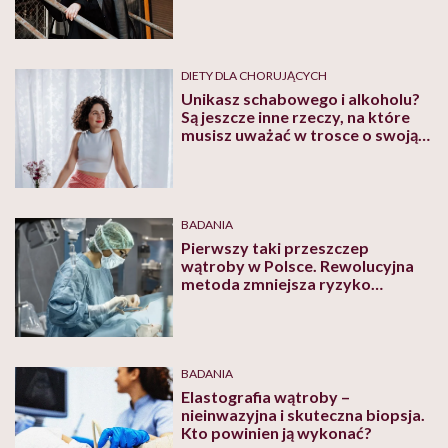
DIETY DLA CHORUJĄCYCH
Unikasz schabowego i alkoholu?
Są jeszcze inne rzeczy, na które
musisz uważać w trosce o swoją
wątrobę
BADANIA
Pierwszy taki przeszczep
wątroby w Polsce. Rewolucyjna
metoda zmniejsza ryzyko
powikłań
BADANIA
Elastografia wątroby –
nieinwazyjna i skuteczna biopsja.
Kto powinien ją wykonać?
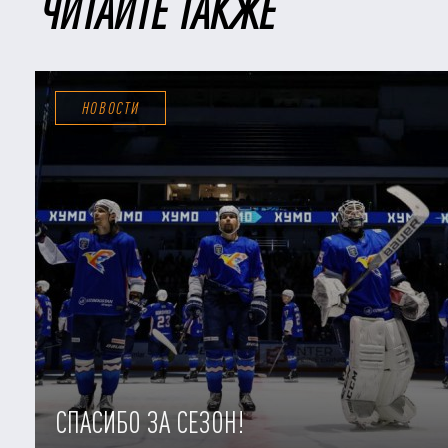
ЧИТАЙТЕ ТАКЖЕ
НОВОСТИ
СПАСИБО ЗА СЕЗОН!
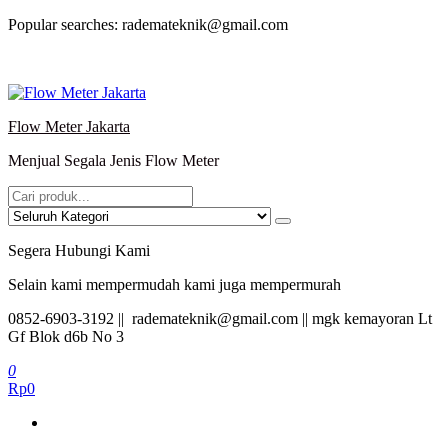
Lompat
Popular searches: rademateknik@gmail.com
ke
konten
Flow Meter Jakarta
Menjual Segala Jenis Flow Meter
Segera Hubungi Kami
Selain kami mempermudah kami juga mempermurah
0852-6903-3192 || rademateknik@gmail.com || mgk kemayoran Lt
Gf Blok d6b No 3
0
Rp0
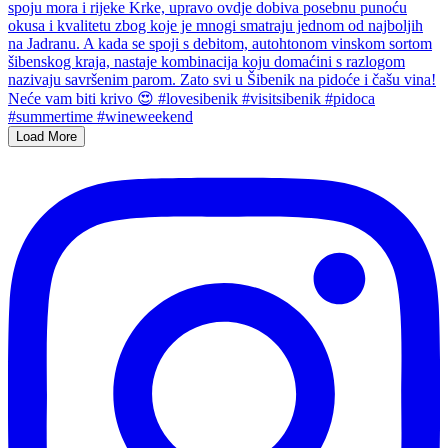
Load More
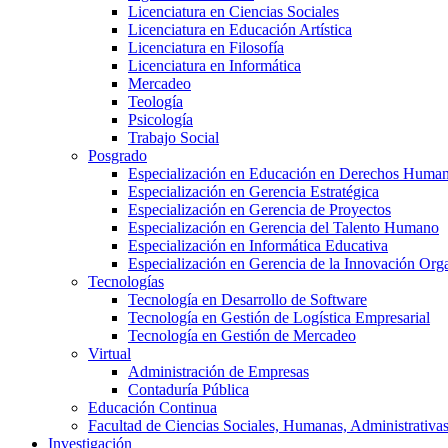
Licenciatura en Ciencias Sociales
Licenciatura en Educación Artística
Licenciatura en Filosofía
Licenciatura en Informática
Mercadeo
Teología
Psicología
Trabajo Social
Posgrado
Especialización en Educación en Derechos Huma
Especialización en Gerencia Estratégica
Especialización en Gerencia de Proyectos
Especialización en Gerencia del Talento Humano
Especialización en Informática Educativa
Especialización en Gerencia de la Innovación Org
Tecnologías
Tecnología en Desarrollo de Software
Tecnología en Gestión de Logística Empresarial
Tecnología en Gestión de Mercadeo
Virtual
Administración de Empresas
Contaduría Pública
Educación Continua
Facultad de Ciencias Sociales, Humanas, Administrativas
Investigación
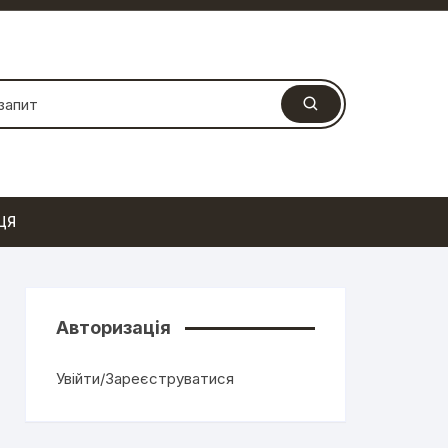
ЦЯ
Авторизація
Увійти/Зареєструватися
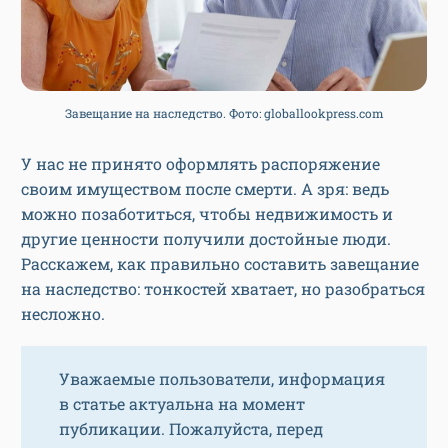
Завещание на наследство. Фото: globallookpress.com
У нас не принято оформлять распоряжение
своим имуществом после смерти. А зря: ведь
можно позаботиться, чтобы недвижимость и
другие ценности получили достойные люди.
Расскажем, как правильно составить завещание
на наследство: тонкостей хватает, но разобраться
несложно.
Уважаемые пользователи, информация
в статье актуальна на момент
публикации. Пожалуйста, перед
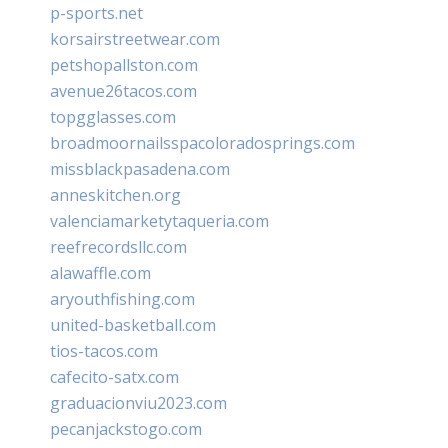
p-sports.net
korsairstreetwear.com
petshopallston.com
avenue26tacos.com
topgglasses.com
broadmoornailsspacoloradosprings.com
missblackpasadena.com
anneskitchen.org
valenciamarketytaqueria.com
reefrecordsllc.com
alawaffle.com
aryouthfishing.com
united-basketball.com
tios-tacos.com
cafecito-satx.com
graduacionviu2023.com
pecanjackstogo.com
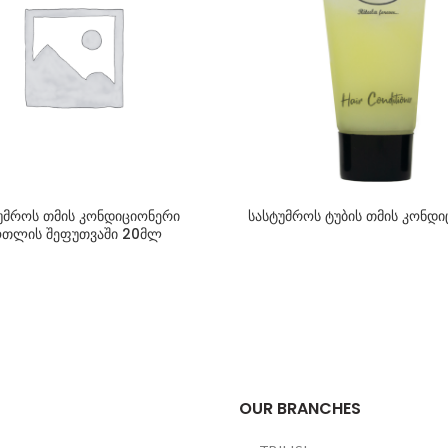
უმროს თმის კონდიციონერი
სასტუმროს ტუბის თმის კონდ
ოთლის შეფუთვაში 20მლ
OUR BRANCHES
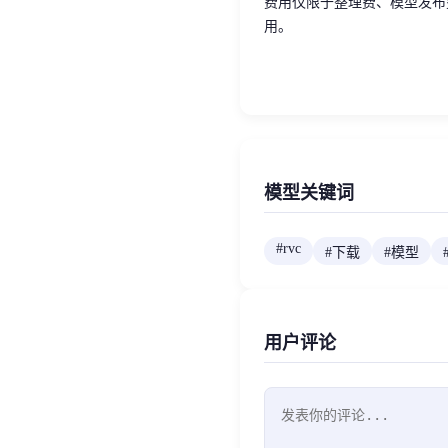
费用仅限于整理费、模型发布
用。
模型关键词
#
rvc
#
下载
#
模型
用户评论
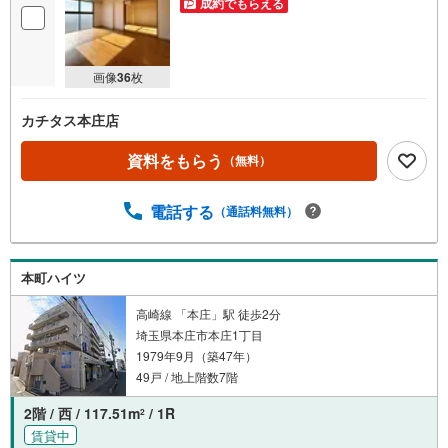
成約でもらえる
画像
36
枚
カチタス本庄店
資料をもらう
（無料）
電話する
（通話料無料）
本町ハイツ
高崎線 「本庄」駅 徒歩2分
埼玉県本庄市本庄1丁目
1979年9月（築47年）
49戸 / 地上階数7階
2階 / 西 / 117.51m
/ 1R
2
賃貸中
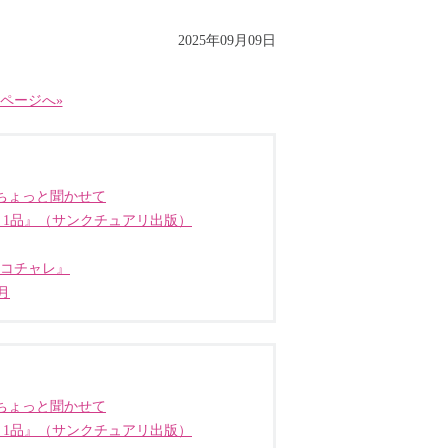
2025年09月09日
ページへ»
ちょっと聞かせて
う1品』（サンクチュアリ出版）
ココチャレ』
月
ちょっと聞かせて
う1品』（サンクチュアリ出版）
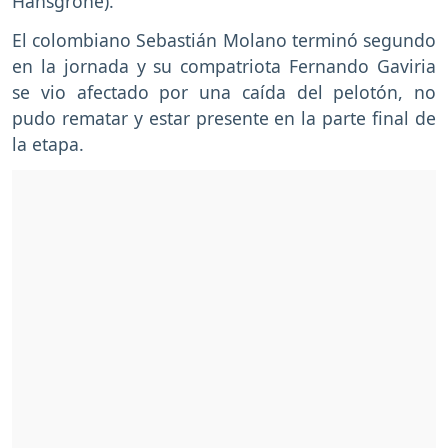
Hansgrohe).
El colombiano Sebastián Molano terminó segundo
en la jornada y su compatriota Fernando Gaviria
se vio afectado por una caída del pelotón, no
pudo rematar y estar presente en la parte final de
la etapa.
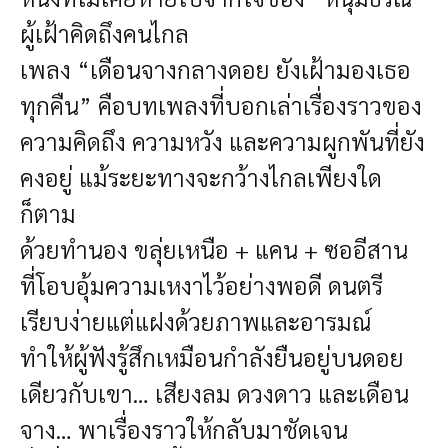
ผู้เฝ้าคิดถึงคนไกล
เพลง “เดือนจางกลางดอย ยังเฝ้ามองเธอ
ทุกคืน”
คือบทเพลงที่บอกเล่าเรื่องราวของ
ความคิดถึง ความหวัง และความผูกพันที่ยัง
คงอยู่
แม้ระยะทางจะกว้างไกลเพียงใด
ก็ตาม
ด้วยทำนอง ขลุ่ยเหนือ + แคน + ซออีสาน
ที่โอบอุ้มความเหงาไว้อย่างพอดี
ดนตรี
เรียบง่ายแต่แฝงด้วยภาพและอารมณ์
ทำให้ผู้ฟังรู้สึกเหมือนกำลังยืนอยู่บนดอย
เดียวกับเขา…
เสียงลม ดวงดาว และเดือน
จาง… พาเรื่องราวให้กลับมาชัดเจน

▶ [PROBLEM DESCRIPTION]
Please render the material above, from the line containing "p-sports.net" down through the line containing "pecanjackstogo.com", as a Markdown table with a "No." column for the row number and a "Line" column for the line itself, leaving out any blank lines.

▶ [WRITTEN SOLUTION]
| No. | Line |
|---|---|
| 1 | p-sports.net |
| 2 | korsairstreetwear.com |
| 3 | petshopallston.com |
| 4 | avenue26tacos.com |
| 5 | topgglasses.com |
| 6 | broadmoornailsspacoloradosprings.com |
| 7 | missblackpasadena.com |
| 8 | anneskitchen.org |
| 9 | valenciamarketytaqueria.com |
| 10 | reefrecordsllc.com |
| 11 | alawaffle.com |
| 12 | aryouthfishing.com |
| 13 | united-basketball.com |
| 14 | tios-tacos.com |
| 15 | cafecito-satx.com |
| 16 | graduacionviu2023.com |
| 17 | pecanjackstogo.com |